The UNASUR was created in 2008 by then-Venezuelan president Hugo Chávez, and it once comprised of twelve South American countries. At the time, Latin America had been experiencing a “pink tide,” a regional turn to left-wing governments at the turn of the 21st century. However, in the years following the creation of UNASUR there was a backlash that led to the political landscape shifting towards the right.. 

In 2017 six members of UNASUR, including Argentina, formed an opposing right-wing coalition calledthe Lima Group. The following year, those countries suspended their UNASUR membership and, from 2019 to 2020, some of those nations withdrew from it and join the PROSUR, another integration body created in 2019 by Chilean and Colombian presidents Sebastián Piñera and Iván Duque at the time.

Currently, the UNASUR is only made up of Guyana, Surinam, Bolivia, Venezuela and Peru.

Tthe new regional return to center-left politics has made a UNASUR comeback possible. In 2022, after winning the Brazilian presidential election, Luiz Inácio Lula da Silva signaled his intention to rejoin UNASUR. Colombian and Chilean presidents Gustavo Petro and Gabriel Boric also said they would rejoin.

“Integration goes beyond ideology,” former Ecuadorian president Rafael Correa said in the Casa Rosada meeting. 

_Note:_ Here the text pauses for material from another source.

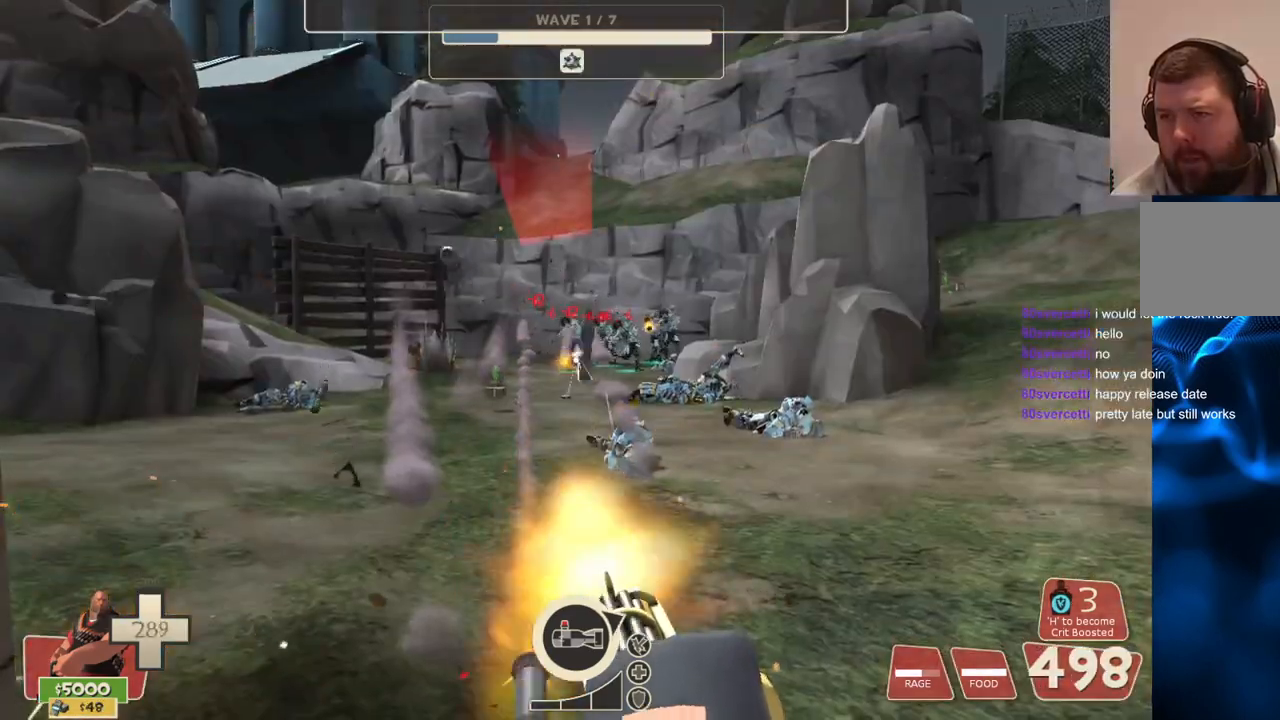
{"buttons": ["L2", "R2"], "left_stick": "center", "right_stick": "center", "events": []}
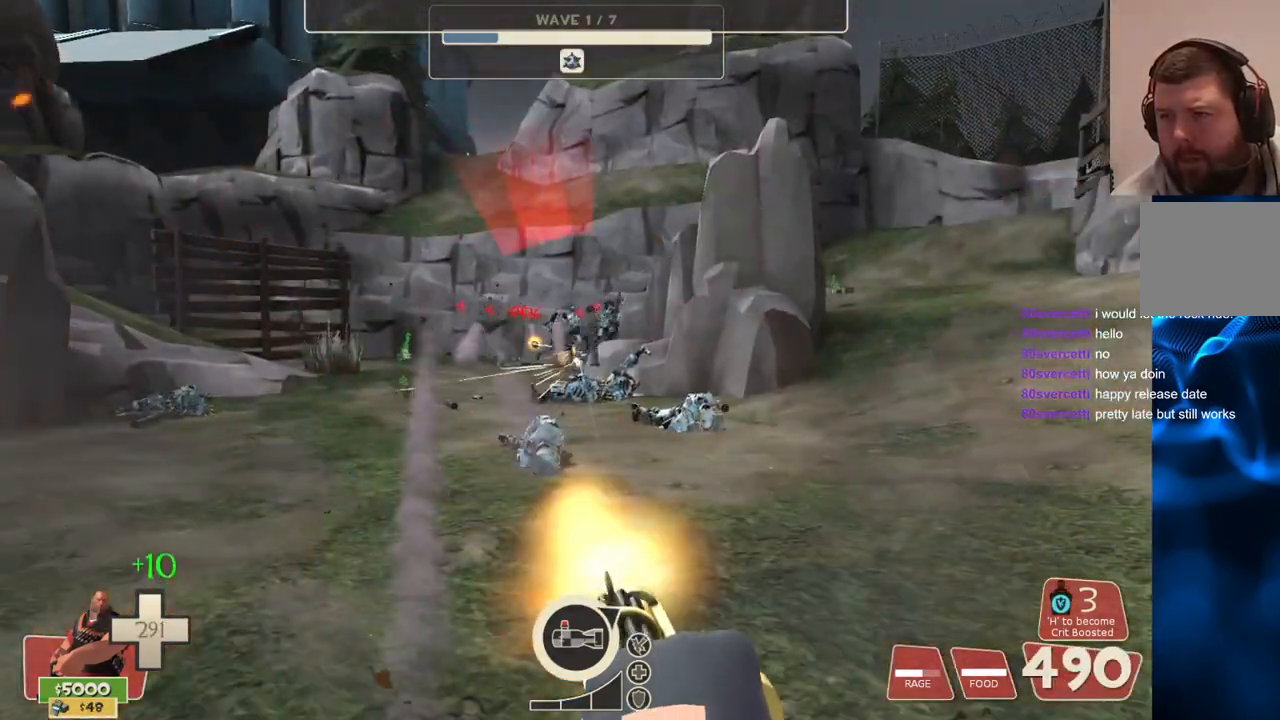
{"buttons": ["L2", "R2"], "left_stick": "center", "right_stick": "center", "events": []}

“UNASUR is more necessary now than ever because an economic crisis will come to our countries sooner rather than later — we depend on an extra-regional currency,” he said, referring to regional markets’ dependence on the US dollar.

Former Bolivian president Evo Morales also considered that UNASUR  will be decisive for the economy of its members. 

“The current fight is for natural resources,” he said. “We have to decide whether they belong to the people under the government’s management, or to the private sector, under the pillage of transnational companies.”